Par Philipp Hallauer, Head of National Quality and Risk Management - KPMG.


Suisse | L’audit au banc d’essai
Les activités d’audit relèvent du droit privé et poursuivent par conséquent un but lucratif. Si leur nationalisation a déjà souvent fait l’objet de débats, celle-ci n’a pas rencontré un large soutien au niveau mondial, et ce pour diverses raisons. Une concurrence saine et des prestations de révision axées sur les besoins du client sont généralement considérées comme des conditions sine qua non pour réaliser un audit efficace et efficient qui crée de la valeur ajoutée pour l’entreprise et ses propriétaires.

Grâce au rapport d’audit, à l’obligation de déclaration et à l’obligation d’information lors de l’assemblée générale, l’organe de révision contribue à assurer la transparence, ce qui compense le droit de regard limité des actionnaires. L’organe de révision est également une source d’information et un interlocuteur important pour le conseil d’administration et, le cas échéant, le comité d’audit. L’audit réalisé par l’organe de révision renforce la confiance du public dans les comptes annuels et les comptes consolidés des entreprises. L’organe de révision assume donc une fonction d’intérêt public en ce qui concerne les sociétés ouvertes au public et les entreprises ayant une importance économique. S’agissant des petites et moyennes entreprises en revanche, l’audit vise principalement à préserver les intérêts privés des parties prenantes et à assurer la protection des créanciers.
════
Tâche à réaliser A
Mettez à jour l’extrait sur l’audit de "Grâce au rapport" jusqu’à "protection des créanciers." inclus, en remplaçant "actionnaires" par "associés".
Tâche à réaliser B
Relevez tous les moyens par lesquels, selon l’extrait sur l’audit, l’organe de révision contribue à assurer la transparence.

Informations extraites
════
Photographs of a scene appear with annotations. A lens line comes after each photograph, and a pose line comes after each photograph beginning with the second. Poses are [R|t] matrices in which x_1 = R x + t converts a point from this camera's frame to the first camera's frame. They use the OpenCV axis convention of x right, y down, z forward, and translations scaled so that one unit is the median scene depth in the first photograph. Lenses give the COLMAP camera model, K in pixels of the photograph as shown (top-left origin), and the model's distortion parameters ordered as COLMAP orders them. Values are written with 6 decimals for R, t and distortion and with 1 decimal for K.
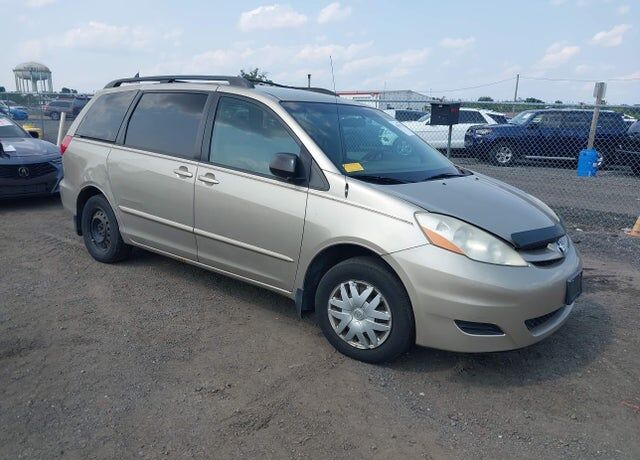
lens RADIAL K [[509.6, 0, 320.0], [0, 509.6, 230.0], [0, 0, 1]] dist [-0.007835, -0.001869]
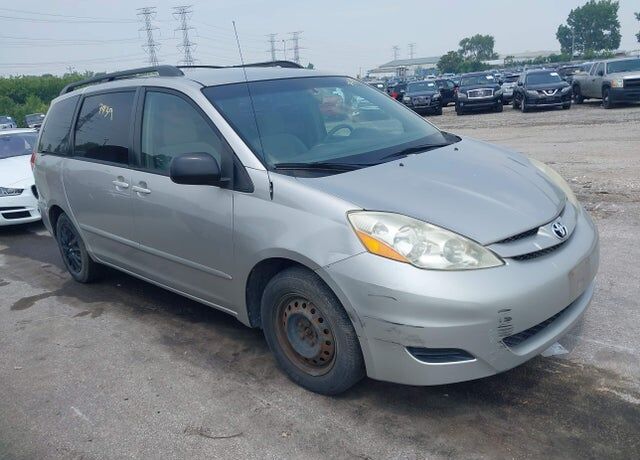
════
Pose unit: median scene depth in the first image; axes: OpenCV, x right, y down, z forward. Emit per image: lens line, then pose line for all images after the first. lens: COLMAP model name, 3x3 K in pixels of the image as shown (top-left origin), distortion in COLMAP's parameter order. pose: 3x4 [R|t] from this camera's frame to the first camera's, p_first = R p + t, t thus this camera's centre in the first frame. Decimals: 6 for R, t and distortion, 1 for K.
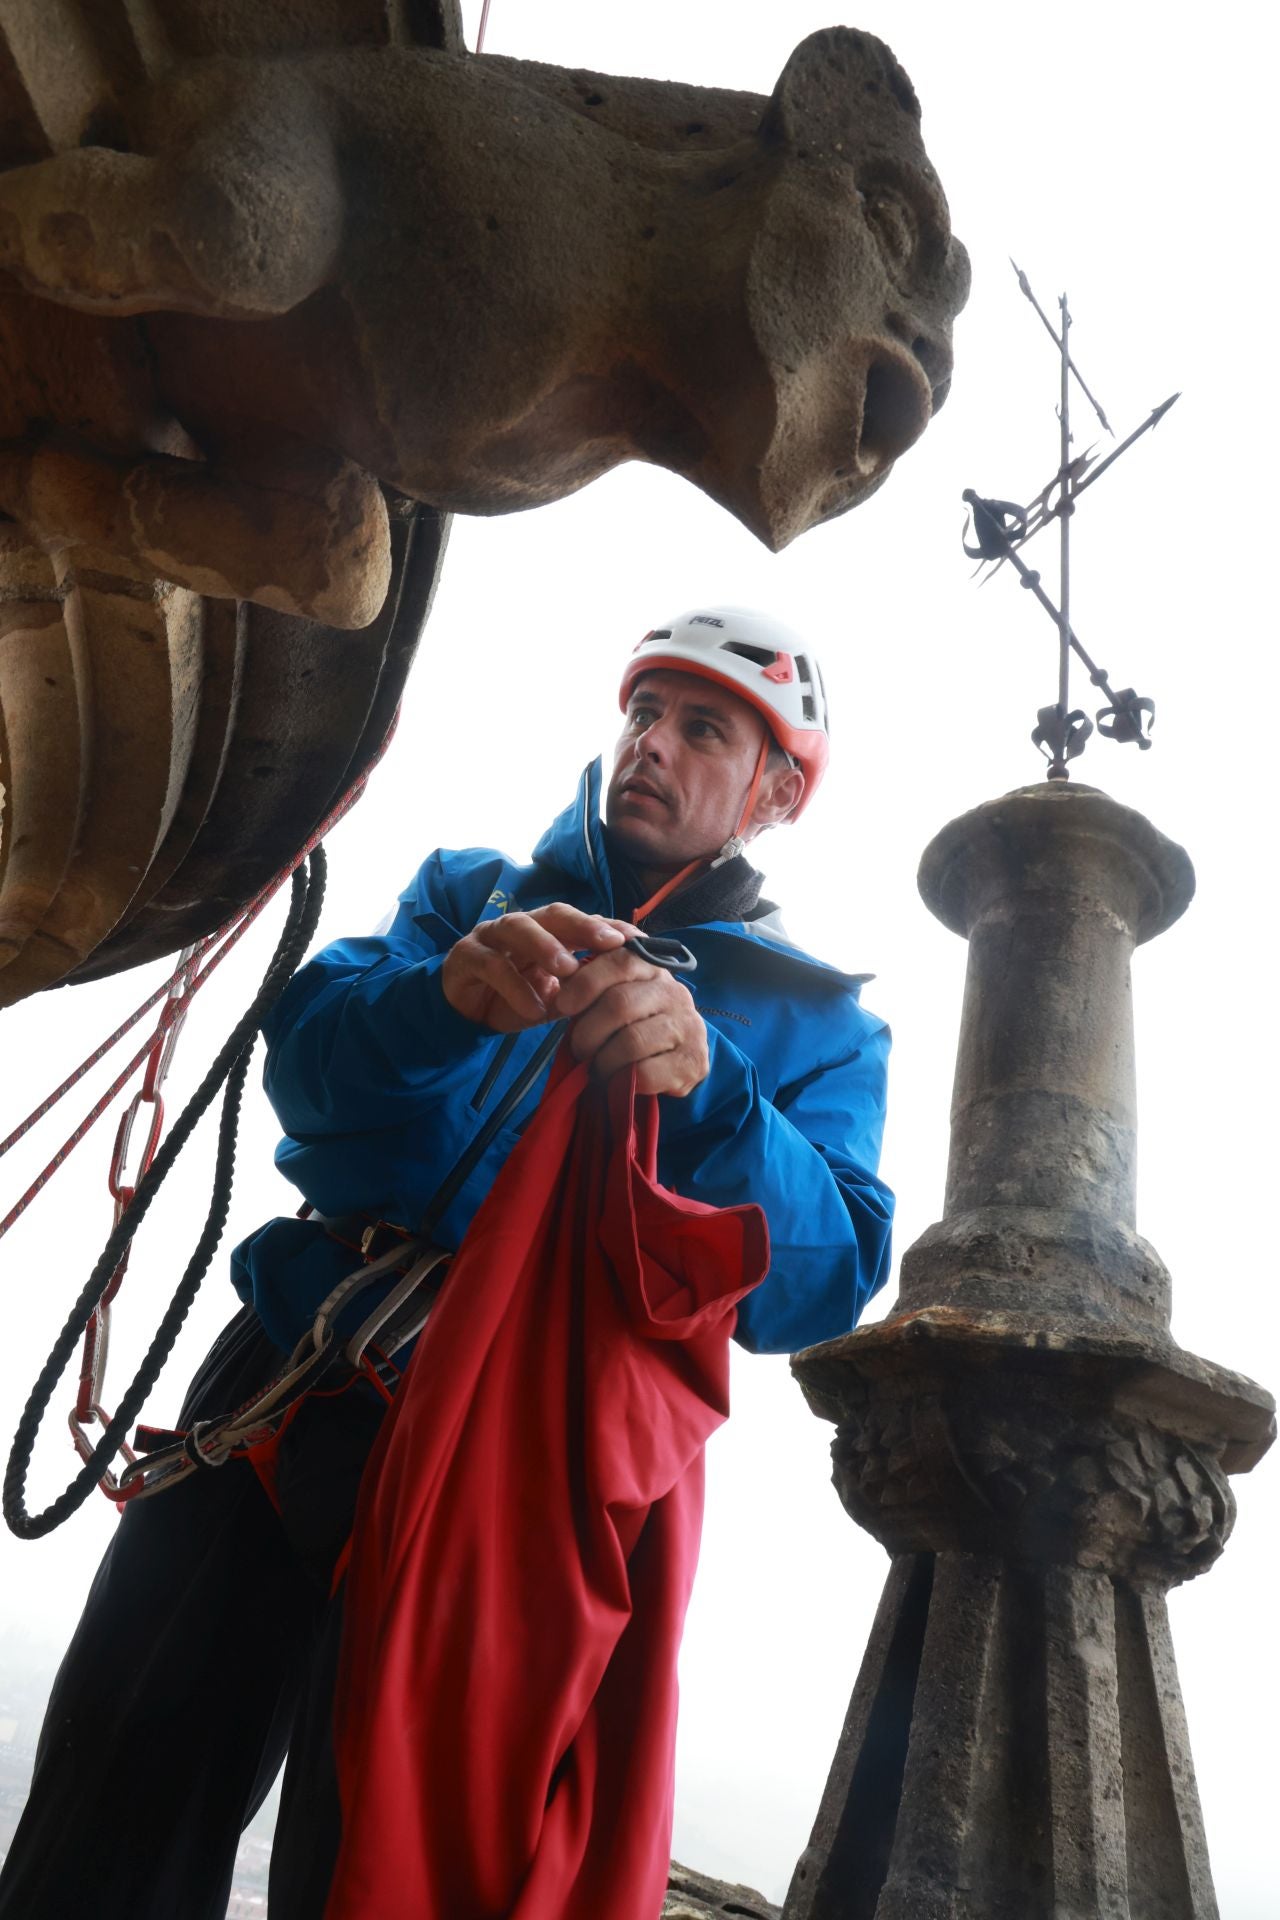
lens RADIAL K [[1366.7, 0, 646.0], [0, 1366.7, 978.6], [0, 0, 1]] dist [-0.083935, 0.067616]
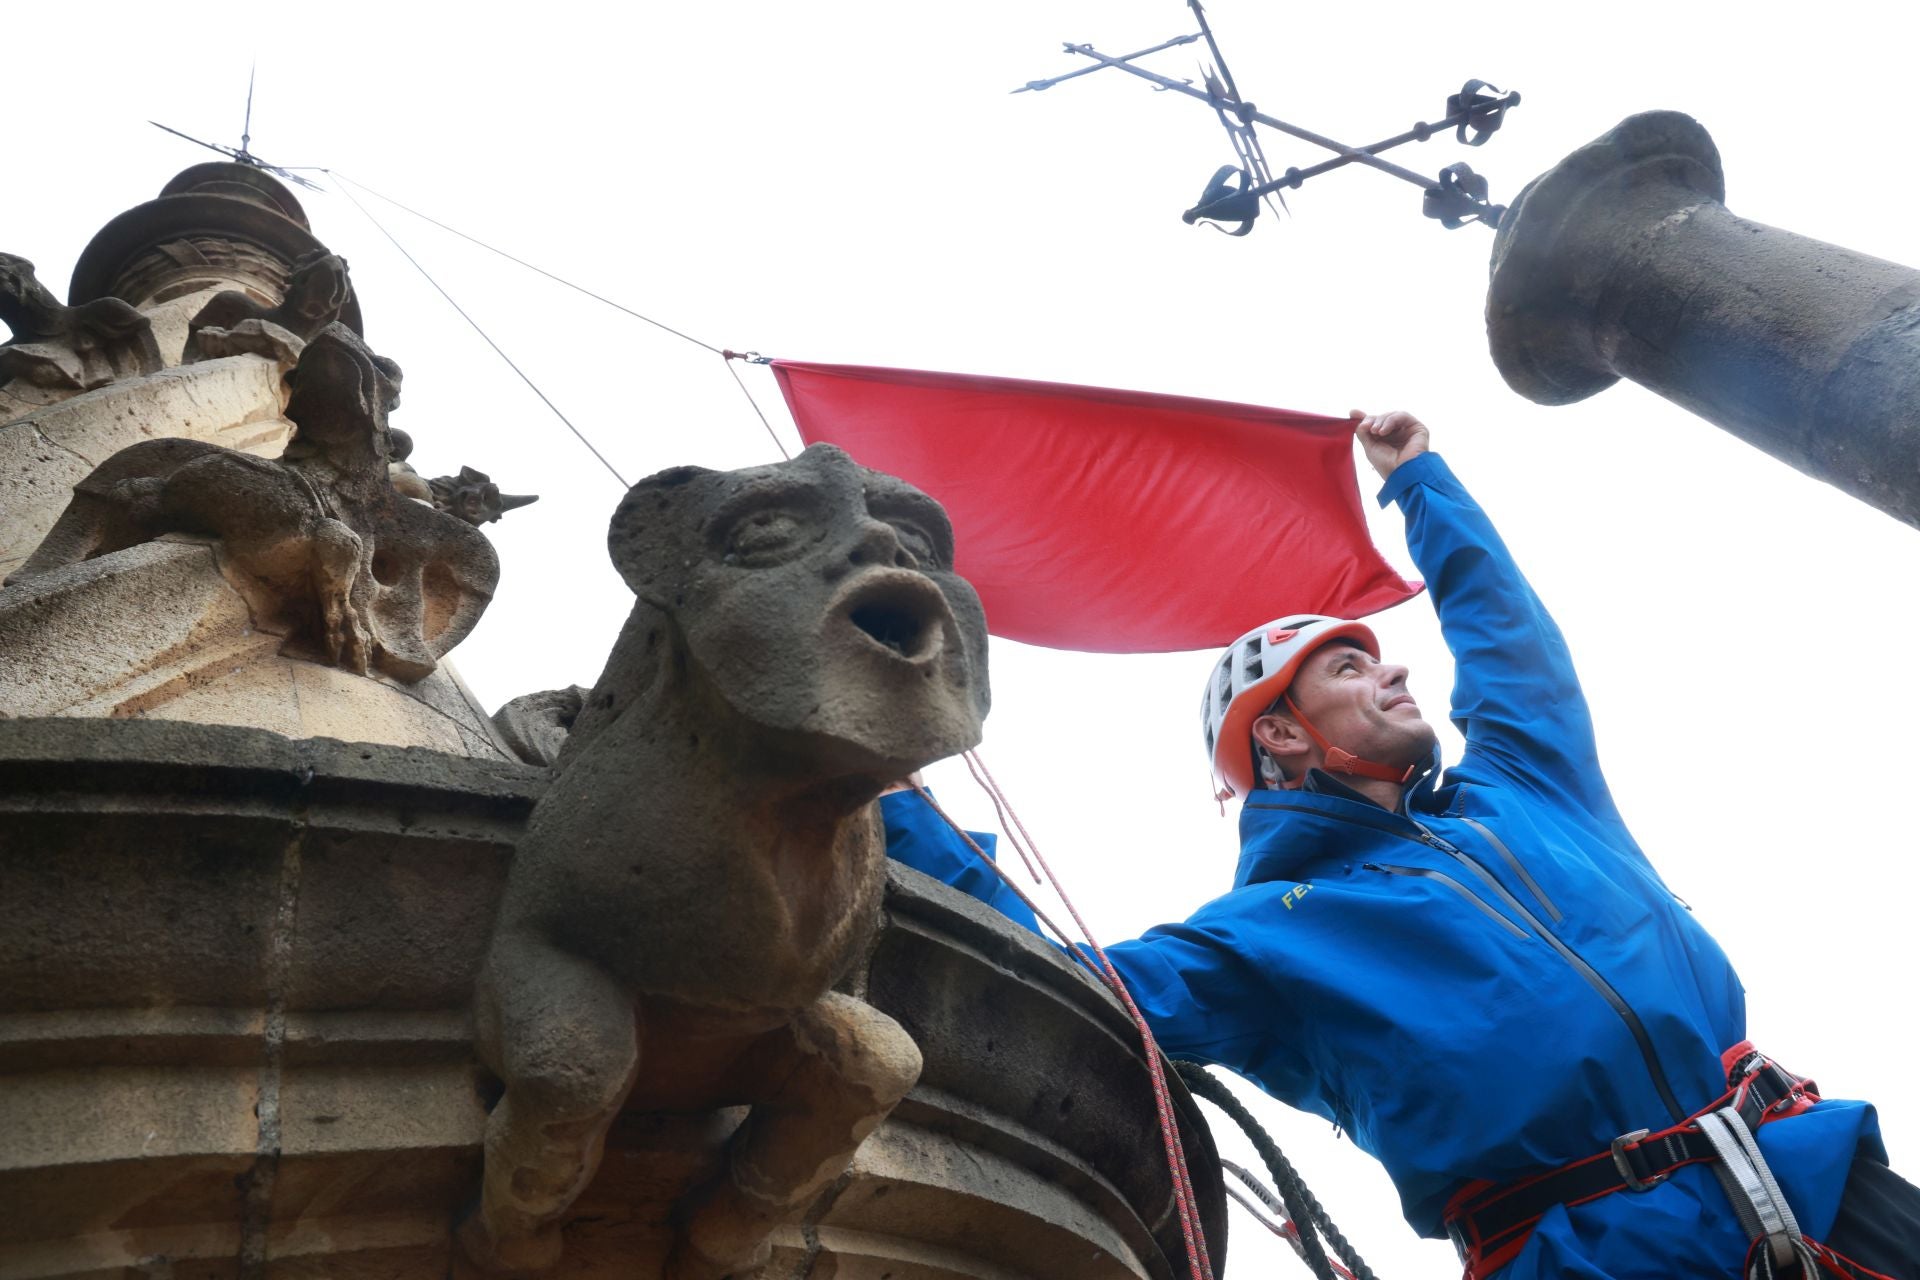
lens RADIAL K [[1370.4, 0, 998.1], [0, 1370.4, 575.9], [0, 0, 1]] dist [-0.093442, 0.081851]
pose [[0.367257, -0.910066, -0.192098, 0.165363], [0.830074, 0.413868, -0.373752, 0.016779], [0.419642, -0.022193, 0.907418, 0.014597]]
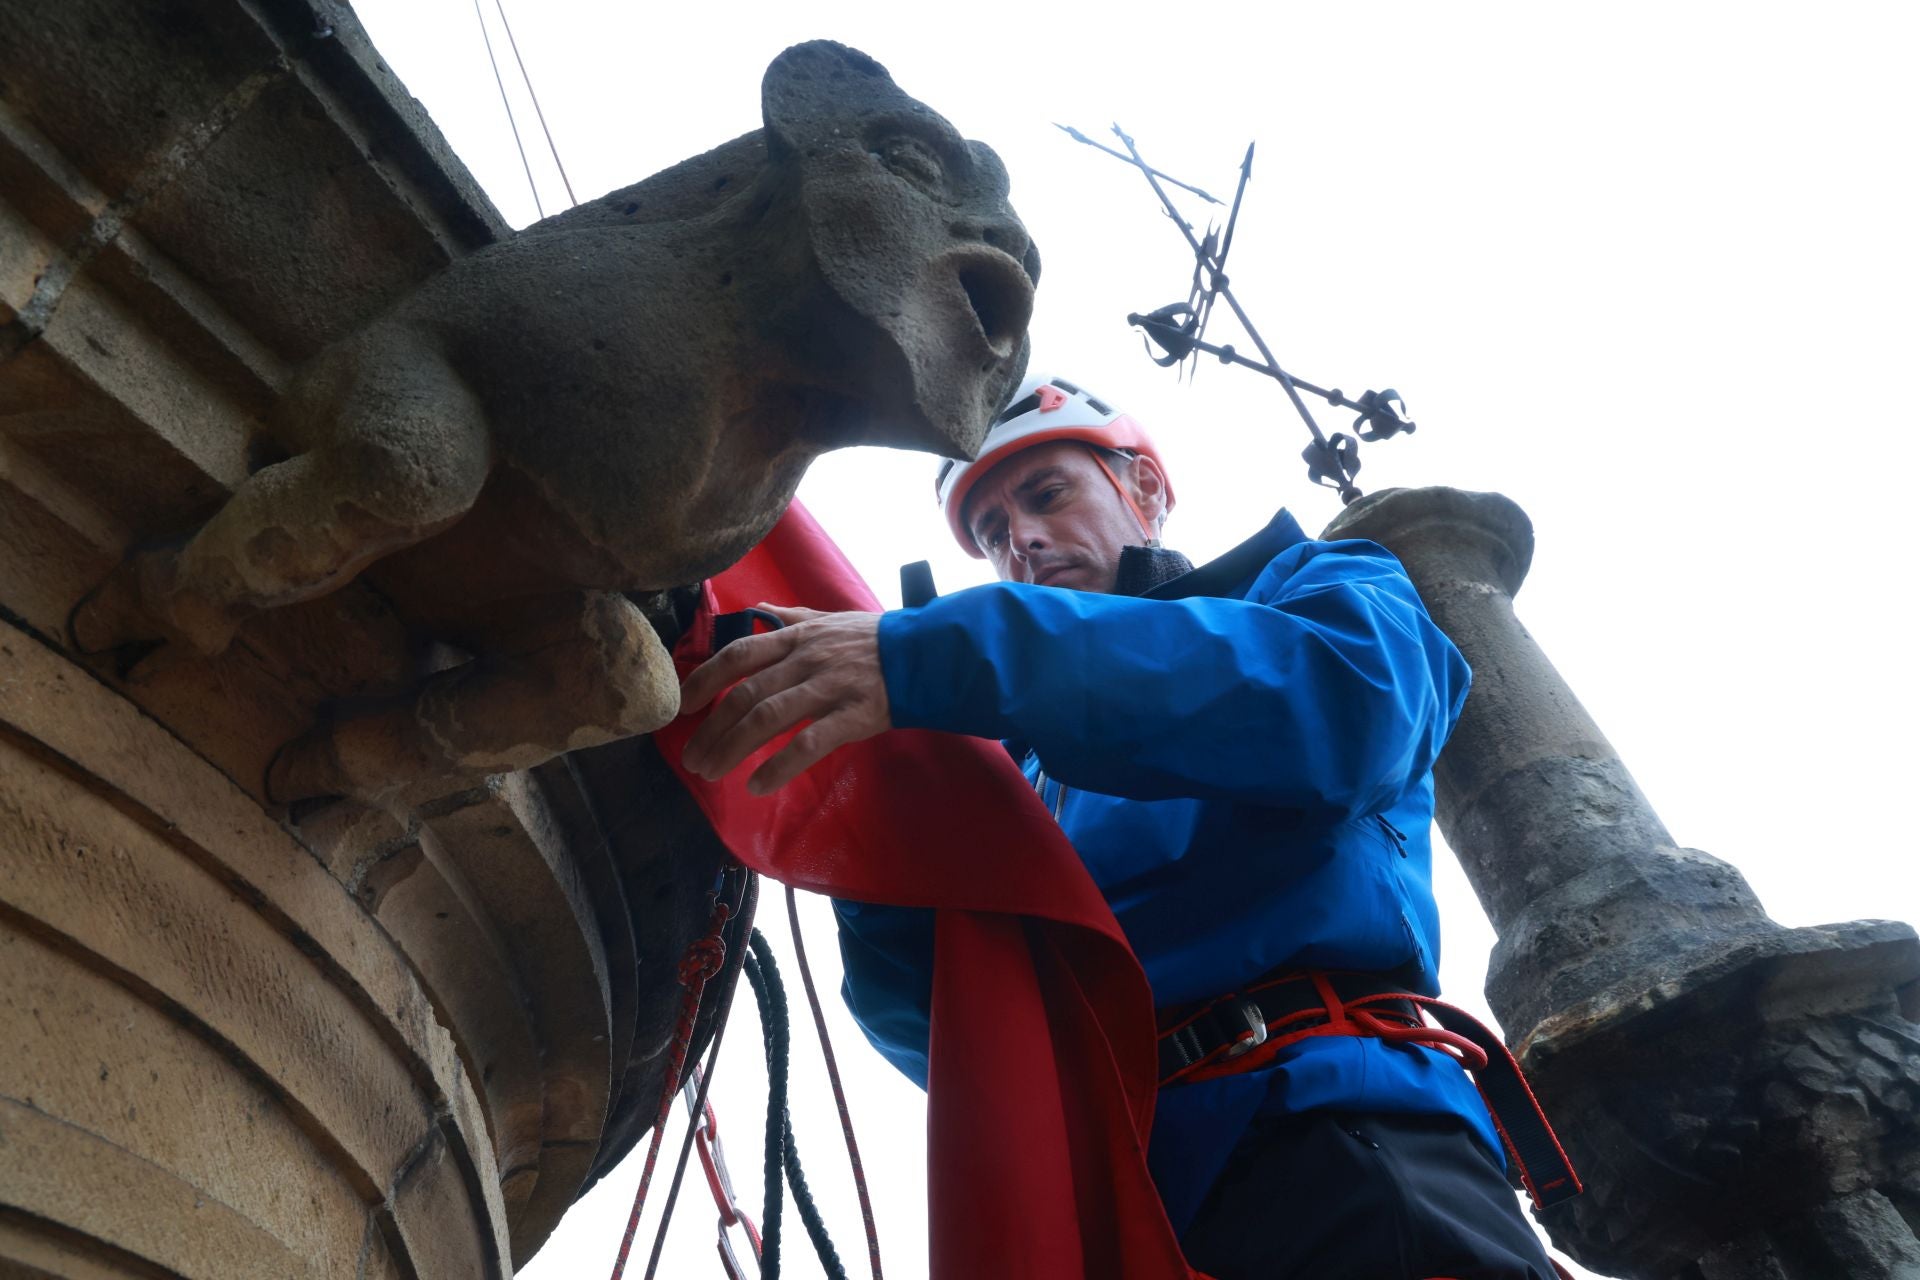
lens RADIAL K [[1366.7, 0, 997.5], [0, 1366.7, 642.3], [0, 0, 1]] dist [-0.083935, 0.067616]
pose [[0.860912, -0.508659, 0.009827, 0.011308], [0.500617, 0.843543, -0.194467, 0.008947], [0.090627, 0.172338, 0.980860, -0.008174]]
════
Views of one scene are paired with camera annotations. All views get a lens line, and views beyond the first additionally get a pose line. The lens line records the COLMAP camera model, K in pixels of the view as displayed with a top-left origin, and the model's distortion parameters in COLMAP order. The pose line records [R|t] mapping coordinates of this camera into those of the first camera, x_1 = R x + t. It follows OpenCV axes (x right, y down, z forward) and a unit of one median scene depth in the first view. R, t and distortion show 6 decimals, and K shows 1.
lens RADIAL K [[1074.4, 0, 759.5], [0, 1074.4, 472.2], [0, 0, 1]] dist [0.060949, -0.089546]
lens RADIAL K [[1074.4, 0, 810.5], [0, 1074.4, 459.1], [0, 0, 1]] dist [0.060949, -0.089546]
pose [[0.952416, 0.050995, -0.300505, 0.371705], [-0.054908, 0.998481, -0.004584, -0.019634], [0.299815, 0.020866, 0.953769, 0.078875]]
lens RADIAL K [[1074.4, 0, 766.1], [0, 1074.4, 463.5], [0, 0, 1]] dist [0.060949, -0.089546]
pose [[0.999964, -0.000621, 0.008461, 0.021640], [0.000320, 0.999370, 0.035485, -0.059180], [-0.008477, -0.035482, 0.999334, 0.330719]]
════
Résultat attendu A
Grâce au rapport d’audit, à l’obligation de déclaration et à l’obligation d’information lors de l’assemblée générale, l’organe de révision contribue à assurer la transparence, ce qui compense le droit de regard limité des associés. L’organe de révision est également une source d’information et un interlocuteur important pour le conseil d’administration et, le cas échéant, le comité d’audit. L’audit réalisé par l’organe de révision renforce la confiance du public dans les comptes annuels et les comptes consolidés des entreprises. L’organe de révision assume donc une fonction d’intérêt public en ce qui concerne les sociétés ouvertes au public et les entreprises ayant une importance économique. S’agissant des petites et moyennes entreprises en revanche, l’audit vise principalement à préserver les intérêts privés des parties prenantes et à assurer la protection des créanciers.

Résultat attendu B
- le rapport d’audit
- l’obligation de déclaration
- l’obligation d’information lors de l’assemblée générale